Le Turquetto [Metin Arditi]

L'auteur : Né en février 1945 à Ankara, Metin Arditi est un écrivain suisse d'origine turque. C'est un touche à tout, notamment à l'EPFL où il enseigne aussi bien la physique, que l'économie ou l'écriture romanesque.

L'histoire : Se pourrait-il qu'un tableau célèbre - dont la signature présente une anomalie chromatique - soit l'unique œuvre qui nous reste d'un des plus grands peintres de la Renaissance vénitienne : un élève prodige de Titien, que lui-même appelait "le Turquetto" (le petit Turc) ?
Né de parents juifs en terre musulmane (à Constantinople, aux environs de 1519), ce fils d'un employé du marché aux esclaves s'exile très jeune à Venise pour y parfaire et pratiquer son art. Sous une identité d'emprunt, il fréquente les ateliers de Titien avant de faire carrière et de donner aux congrégations de Venise une œuvre admirable nourrie de tradition biblique, de calligraphie ottomane et d'art sacré byzantin. Il est au sommet de sa gloire lorsqu'une liaison le dévoile et l'amène à comparaître devant les tribunaux de Venise...
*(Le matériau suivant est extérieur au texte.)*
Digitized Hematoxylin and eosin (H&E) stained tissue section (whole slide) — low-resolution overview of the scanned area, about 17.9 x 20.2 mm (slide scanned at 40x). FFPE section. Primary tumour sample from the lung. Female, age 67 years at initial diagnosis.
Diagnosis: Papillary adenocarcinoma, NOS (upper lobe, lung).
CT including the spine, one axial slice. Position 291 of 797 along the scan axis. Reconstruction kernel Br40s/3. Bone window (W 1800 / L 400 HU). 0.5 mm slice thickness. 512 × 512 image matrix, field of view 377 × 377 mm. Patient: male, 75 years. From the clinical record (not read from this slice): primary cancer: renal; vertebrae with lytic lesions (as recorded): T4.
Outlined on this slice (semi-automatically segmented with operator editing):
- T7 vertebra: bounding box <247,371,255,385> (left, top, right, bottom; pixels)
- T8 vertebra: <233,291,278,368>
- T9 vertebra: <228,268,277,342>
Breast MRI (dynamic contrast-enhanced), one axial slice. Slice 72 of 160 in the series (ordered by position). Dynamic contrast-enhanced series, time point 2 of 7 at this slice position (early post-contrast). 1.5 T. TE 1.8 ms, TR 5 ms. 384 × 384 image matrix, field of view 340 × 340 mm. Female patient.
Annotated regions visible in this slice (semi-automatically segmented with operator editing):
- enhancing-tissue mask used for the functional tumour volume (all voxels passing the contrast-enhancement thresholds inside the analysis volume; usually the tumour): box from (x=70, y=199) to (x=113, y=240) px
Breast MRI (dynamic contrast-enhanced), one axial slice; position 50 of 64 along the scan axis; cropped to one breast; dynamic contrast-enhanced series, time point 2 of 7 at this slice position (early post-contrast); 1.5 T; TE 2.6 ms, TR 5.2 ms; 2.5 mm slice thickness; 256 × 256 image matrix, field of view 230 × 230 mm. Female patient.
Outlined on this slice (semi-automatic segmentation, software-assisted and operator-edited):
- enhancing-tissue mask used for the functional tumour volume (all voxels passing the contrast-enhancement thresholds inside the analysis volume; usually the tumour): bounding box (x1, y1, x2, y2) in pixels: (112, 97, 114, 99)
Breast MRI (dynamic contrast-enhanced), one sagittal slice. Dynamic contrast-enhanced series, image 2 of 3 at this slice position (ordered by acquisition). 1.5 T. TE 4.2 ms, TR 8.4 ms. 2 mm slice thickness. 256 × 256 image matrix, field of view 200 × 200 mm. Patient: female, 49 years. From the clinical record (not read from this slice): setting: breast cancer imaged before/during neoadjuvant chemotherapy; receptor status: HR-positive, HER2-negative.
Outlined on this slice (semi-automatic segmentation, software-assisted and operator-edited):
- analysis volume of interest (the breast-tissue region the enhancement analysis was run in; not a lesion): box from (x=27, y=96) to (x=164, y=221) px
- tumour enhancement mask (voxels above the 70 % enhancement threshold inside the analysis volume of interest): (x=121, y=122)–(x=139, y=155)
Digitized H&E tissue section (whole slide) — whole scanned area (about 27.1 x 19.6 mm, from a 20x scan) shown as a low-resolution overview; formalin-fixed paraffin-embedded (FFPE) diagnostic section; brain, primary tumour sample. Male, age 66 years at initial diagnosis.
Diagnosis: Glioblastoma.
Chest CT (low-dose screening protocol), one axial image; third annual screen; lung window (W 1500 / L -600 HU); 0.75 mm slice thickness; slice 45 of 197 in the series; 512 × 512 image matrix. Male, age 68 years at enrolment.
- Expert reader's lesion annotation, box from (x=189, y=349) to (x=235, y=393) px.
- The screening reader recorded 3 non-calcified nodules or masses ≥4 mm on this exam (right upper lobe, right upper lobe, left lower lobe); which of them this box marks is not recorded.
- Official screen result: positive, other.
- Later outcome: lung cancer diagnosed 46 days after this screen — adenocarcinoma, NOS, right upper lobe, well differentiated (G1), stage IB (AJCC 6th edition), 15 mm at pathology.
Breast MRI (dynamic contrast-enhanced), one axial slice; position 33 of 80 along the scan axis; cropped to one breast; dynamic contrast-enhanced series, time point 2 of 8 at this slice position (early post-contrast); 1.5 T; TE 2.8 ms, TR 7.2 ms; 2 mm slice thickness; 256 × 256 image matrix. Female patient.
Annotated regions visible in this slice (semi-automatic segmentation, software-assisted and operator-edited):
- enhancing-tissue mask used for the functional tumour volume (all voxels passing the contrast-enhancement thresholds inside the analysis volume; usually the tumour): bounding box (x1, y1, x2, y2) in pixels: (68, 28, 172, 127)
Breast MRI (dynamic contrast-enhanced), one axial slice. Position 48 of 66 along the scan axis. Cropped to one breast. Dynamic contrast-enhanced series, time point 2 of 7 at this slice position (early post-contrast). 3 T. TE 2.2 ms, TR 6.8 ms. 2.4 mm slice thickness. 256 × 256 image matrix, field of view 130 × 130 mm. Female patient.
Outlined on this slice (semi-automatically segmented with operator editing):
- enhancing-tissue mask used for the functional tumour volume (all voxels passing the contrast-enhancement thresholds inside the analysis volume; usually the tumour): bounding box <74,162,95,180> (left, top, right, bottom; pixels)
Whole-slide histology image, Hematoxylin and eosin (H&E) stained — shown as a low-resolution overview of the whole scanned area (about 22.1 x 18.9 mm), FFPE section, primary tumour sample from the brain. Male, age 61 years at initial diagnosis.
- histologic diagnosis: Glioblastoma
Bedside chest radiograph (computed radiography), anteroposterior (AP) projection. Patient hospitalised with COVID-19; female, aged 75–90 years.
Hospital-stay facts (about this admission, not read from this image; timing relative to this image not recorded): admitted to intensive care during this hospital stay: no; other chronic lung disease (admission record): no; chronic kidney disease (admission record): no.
Mon avis : C’est chez Miss Alfie que j’ai repéré ce roman. Et après une interview radiophonique de l’auteur, je me suis décidée à le demander au Père Noël, et maintenant à le lire.

L’auteur fait démarrer l’intrigue d’un rapport fictif sur le tableau « L’homme au gant » attribué à Titien et qu’on peut voir au Louvre. Ce rapport constate des bizarreries sur la signature de l’œuvre, qui serait en fait celle d’un peintre appelé Le Turquetto. Metin Arditi ne nous embarque dans un voyage dans le temps et nous fait aborder à Constantinople au début du XVIe siècle, où un petit juif est brimé par les lois de cette terre musulmane et par la doctrine de sa religion qui l’empêche de représenter les êtres vivants. Pourtant, le jeune Elie montre un don certain pour le dessin et les couleurs. Il dessine alors « pour la pile », jusqu’à ce que l’occasion arrive de partir pour Venise, terre des arts, où on le retrouve 43 ans plus tard comme peintre établi.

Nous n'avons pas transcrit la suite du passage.